Extracted text:
============================================================

Versioning & Experimentation

Purpose

Enable project admins to safely experiment with agent configurations (which include prompts embedded within them) and strategies without affecting production. Provides a complete workflow from experimental testing to production deployment with validation gates and confidence metrics.

Overview

The agent versioning and experimentation system allows admins to:

Create experimental versions of agent configs (which include prompts embedded within them)
Test changes in isolated environments
Compare experimental versions against production
Validate changes meet quality and performance thresholds
Deploy with confidence after validation
Rollback instantly if issues arise

Version Tracking in Outputs

Every agent output includes version information for traceability and debugging. All agent outputs contain an agentVersion field that specifies the semantic version (e.g., "1.2.3") of the agent that generated the output.

============================================================

Stored data:

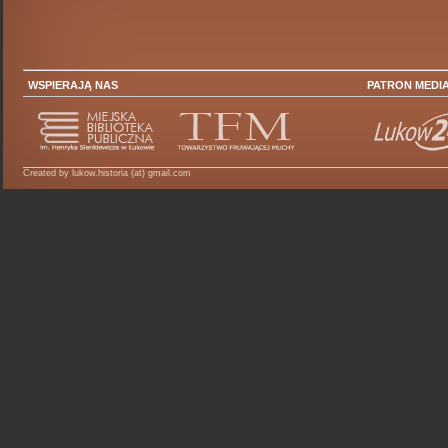
WSPIERAJĄ NAS
PATRON MEDI
Created by lukow.historia (at) gmail.com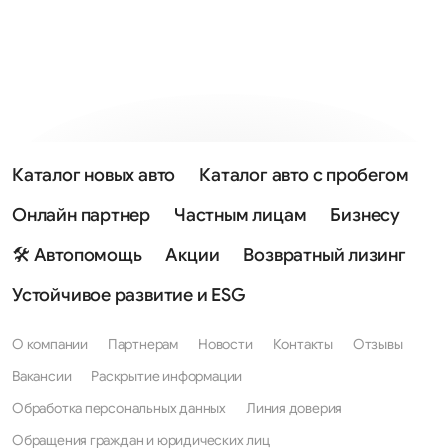
Каталог новых авто
Каталог авто с пробегом
Онлайн партнер
Частным лицам
Бизнесу
🛠 Автопомощь
Акции
Возвратный лизинг
Устойчивое развитие и ESG
О компании
Партнерам
Новости
Контакты
Отзывы
Вакансии
Раскрытие информации
Обработка персональных данных
Линия доверия
Обращения граждан и юридических лиц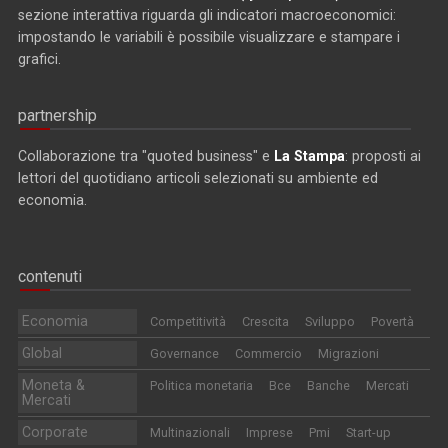
sezione interattiva riguarda gli indicatori macroeconomici:
impostando le variabili è possibile visualizzare e stampare i
grafici.
partnership
Collaborazione tra "quoted business" e
La Stampa
: proposti ai
lettori del quotidiano articoli selezionati su ambiente ed
economia.
contenuti
Economia
Competitività
Crescita
Sviluppo
Povertà
Global
Governance
Commercio
Migrazioni
Moneta &
Politica monetaria
Bce
Banche
Mercati
Mercati
Corporate
Multinazionali
Imprese
Pmi
Start-up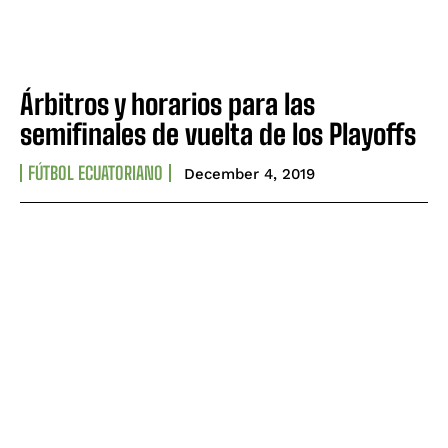
Árbitros y horarios para las
semifinales de vuelta de los Playoffs
FÚTBOL ECUATORIANO
December 4, 2019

============================================================

What is required: List everything the versioning and experimentation text says the system allows admins to do.

Output for this task:
- Create experimental versions of agent configs (which include prompts embedded within them)
- Test changes in isolated environments
- Compare experimental versions against production
- Validate changes meet quality and performance thresholds
- Deploy with confidence after validation
- Rollback instantly if issues arise